- [What the task requires]: Drop the pictures, then extract the listing word for word.

- [Provided data]:
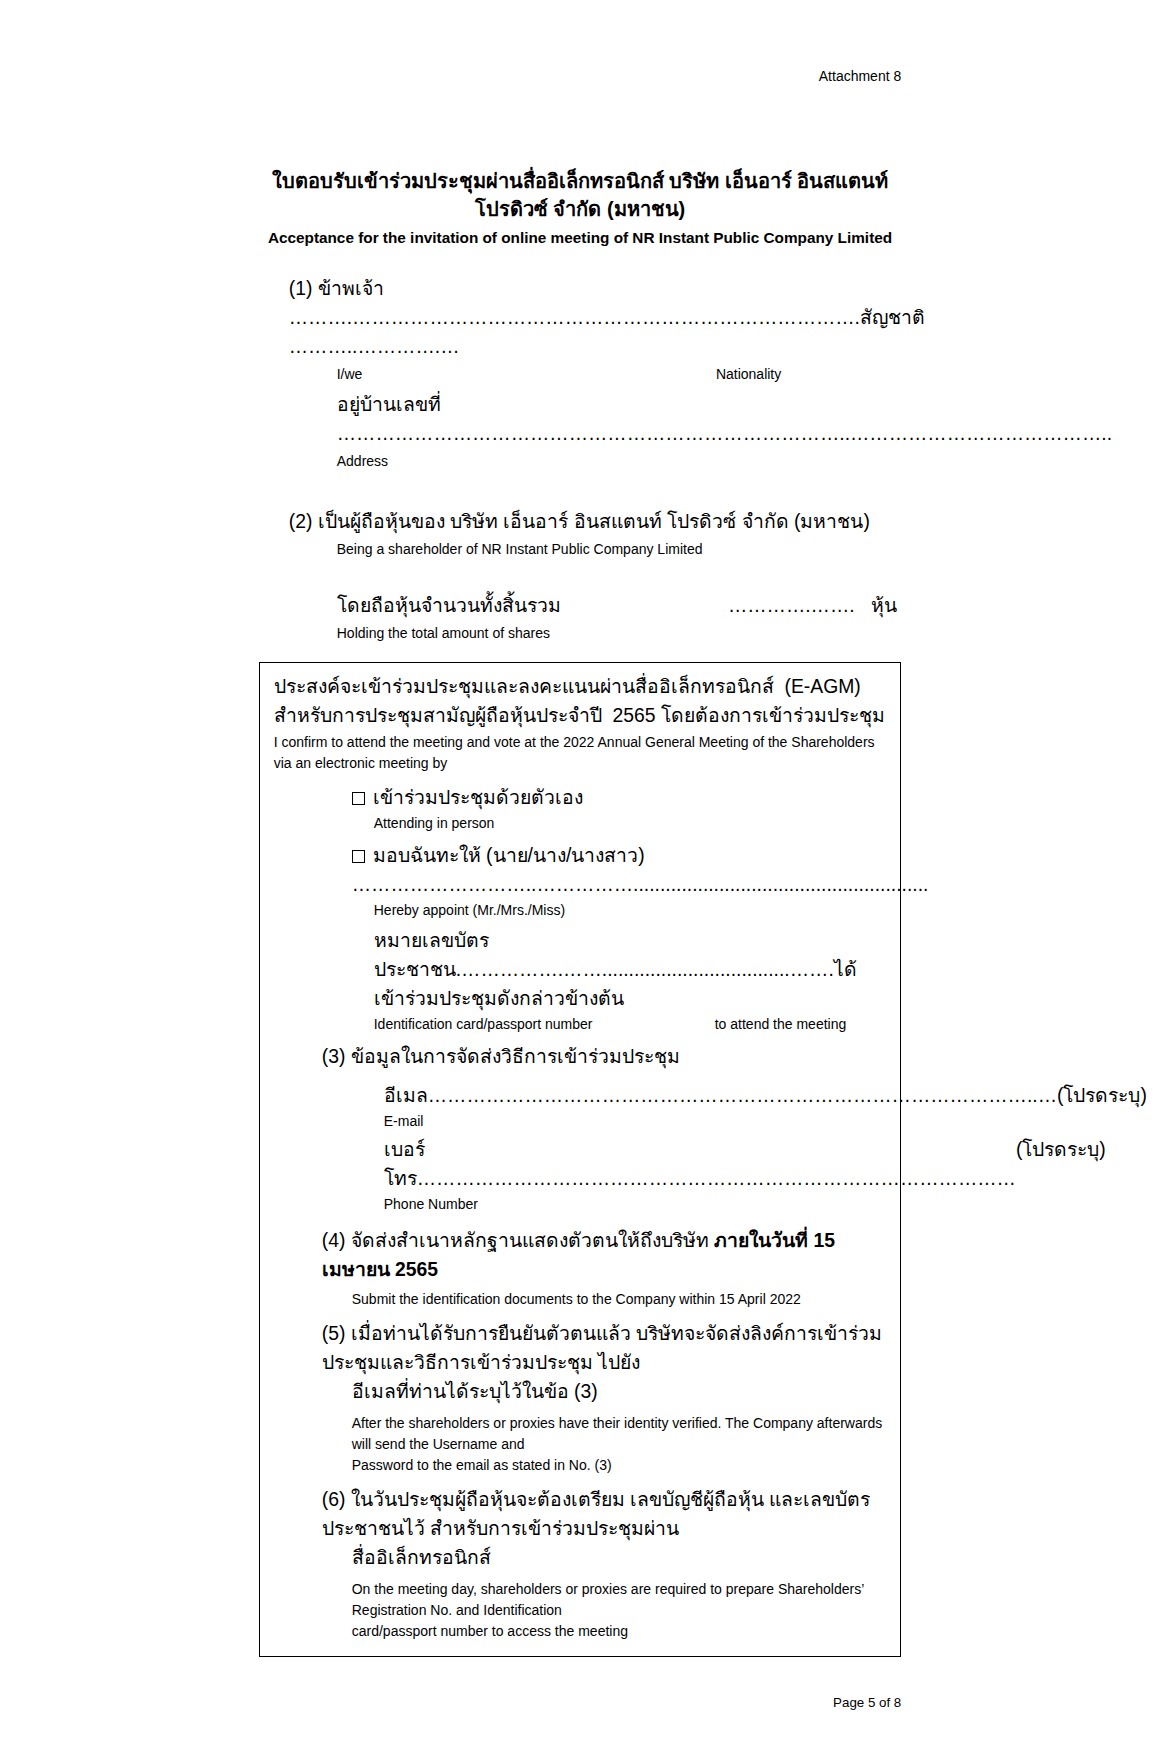Attachment 8
ใบตอบรับเข้าร่วมประชุมผ่านสื่ออิเล็กทรอนิกส์ บริษัท เอ็นอาร์ อินสแตนท์ โปรดิวซ์ จำกัด (มหาชน)
Acceptance for the invitation of online meeting of NR Instant Public Company Limited
(1) ข้าพเจ้า ……….…………………………………………………………………….สัญชาติ ………..………….…
I/we Nationality
อยู่บ้านเลขที่ ……………………………………………………………………..…………………………………..
Address
(2) เป็นผู้ถือหุ้นของ บริษัท เอ็นอาร์ อินสแตนท์ โปรดิวซ์ จำกัด (มหาชน)
Being a shareholder of NR Instant Public Company Limited
โดยถือหุ้นจำนวนทั้งสิ้นรวม ………….……. หุ้น
Holding the total amount of shares
ประสงค์จะเข้าร่วมประชุมและลงคะแนนผ่านสื่ออิเล็กทรอนิกส์ (E-AGM) สำหรับการประชุมสามัญผู้ถือหุ้นประจำปี 2565 โดยต้องการเข้าร่วมประชุม
I confirm to attend the meeting and vote at the 2022 Annual General Meeting of the Shareholders via an electronic meeting by
เข้าร่วมประชุมด้วยตัวเอง
Attending in person
มอบฉันทะให้ (นาย/นาง/นางสาว) ………………………..…………….......................................................
Hereby appoint (Mr./Mrs./Miss)
หมายเลขบัตรประชาชน.…………….……...................................…….ได้เข้าร่วมประชุมดังกล่าวข้างต้น
Identification card/passport number to attend the meeting
(3) ข้อมูลในการจัดส่งวิธีการเข้าร่วมประชุม
อีเมล…………………………………………………………………………………..… (โปรดระบุ)
E-mail
เบอร์โทร………………………………………………………………………………… (โปรดระบุ)
Phone Number
(4) จัดส่งสำเนาหลักฐานแสดงตัวตนให้ถึงบริษัท ภายในวันที่ 15 เมษายน 2565
Submit the identification documents to the Company within 15 April 2022
(5) เมื่อท่านได้รับการยืนยันตัวตนแล้ว บริษัทจะจัดส่งลิงค์การเข้าร่วมประชุมและวิธีการเข้าร่วมประชุม ไปยัง
อีเมลที่ท่านได้ระบุไว้ในข้อ (3)
After the shareholders or proxies have their identity verified. The Company afterwards will send the Username and
Password to the email as stated in No. (3)
(6) ในวันประชุมผู้ถือหุ้นจะต้องเตรียม เลขบัญชีผู้ถือหุ้น และเลขบัตรประชาชนไว้ สำหรับการเข้าร่วมประชุมผ่าน
สื่ออิเล็กทรอนิกส์
On the meeting day, shareholders or proxies are required to prepare Shareholders’ Registration No. and Identification
card/passport number to access the meeting
Page 5 of 8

- [Answer below]:
Attachment 8
ใบตอบรับเข้าร่วมประชุมผ่านสื่ออิเล็กทรอนิกส์ บริษัท เอ็นอาร์ อินสแตนท์ โปรดิวซ์ จำกัด (มหาชน)
Acceptance for the invitation of online meeting of NR Instant Public Company Limited
(1) ข้าพเจ้า ……….…………………………………………………………………….สัญชาติ ………..………….…
I/we Nationality
อยู่บ้านเลขที่ ……………………………………………………………………..…………………………………..
Address
(2) เป็นผู้ถือหุ้นของ บริษัท เอ็นอาร์ อินสแตนท์ โปรดิวซ์ จำกัด (มหาชน)
Being a shareholder of NR Instant Public Company Limited
โดยถือหุ้นจำนวนทั้งสิ้นรวม ………….……. หุ้น
Holding the total amount of shares
ประสงค์จะเข้าร่วมประชุมและลงคะแนนผ่านสื่ออิเล็กทรอนิกส์ (E-AGM) สำหรับการประชุมสามัญผู้ถือหุ้นประจำปี 2565 โดยต้องการเข้าร่วมประชุม
I confirm to attend the meeting and vote at the 2022 Annual General Meeting of the Shareholders via an electronic meeting by
เข้าร่วมประชุมด้วยตัวเอง
Attending in person
มอบฉันทะให้ (นาย/นาง/นางสาว) ………………………..…………….......................................................
Hereby appoint (Mr./Mrs./Miss)
หมายเลขบัตรประชาชน.…………….……...................................…….ได้เข้าร่วมประชุมดังกล่าวข้างต้น
Identification card/passport number to attend the meeting
(3) ข้อมูลในการจัดส่งวิธีการเข้าร่วมประชุม
อีเมล…………………………………………………………………………………..… (โปรดระบุ)
E-mail
เบอร์โทร………………………………………………………………………………… (โปรดระบุ)
Phone Number
(4) จัดส่งสำเนาหลักฐานแสดงตัวตนให้ถึงบริษัท ภายในวันที่ 15 เมษายน 2565
Submit the identification documents to the Company within 15 April 2022
(5) เมื่อท่านได้รับการยืนยันตัวตนแล้ว บริษัทจะจัดส่งลิงค์การเข้าร่วมประชุมและวิธีการเข้าร่วมประชุม ไปยัง
อีเมลที่ท่านได้ระบุไว้ในข้อ (3)
After the shareholders or proxies have their identity verified. The Company afterwards will send the Username and
Password to the email as stated in No. (3)
(6) ในวันประชุมผู้ถือหุ้นจะต้องเตรียม เลขบัญชีผู้ถือหุ้น และเลขบัตรประชาชนไว้ สำหรับการเข้าร่วมประชุมผ่าน
สื่ออิเล็กทรอนิกส์
On the meeting day, shareholders or proxies are required to prepare Shareholders’ Registration No. and Identification
card/passport number to access the meeting
Page 5 of 8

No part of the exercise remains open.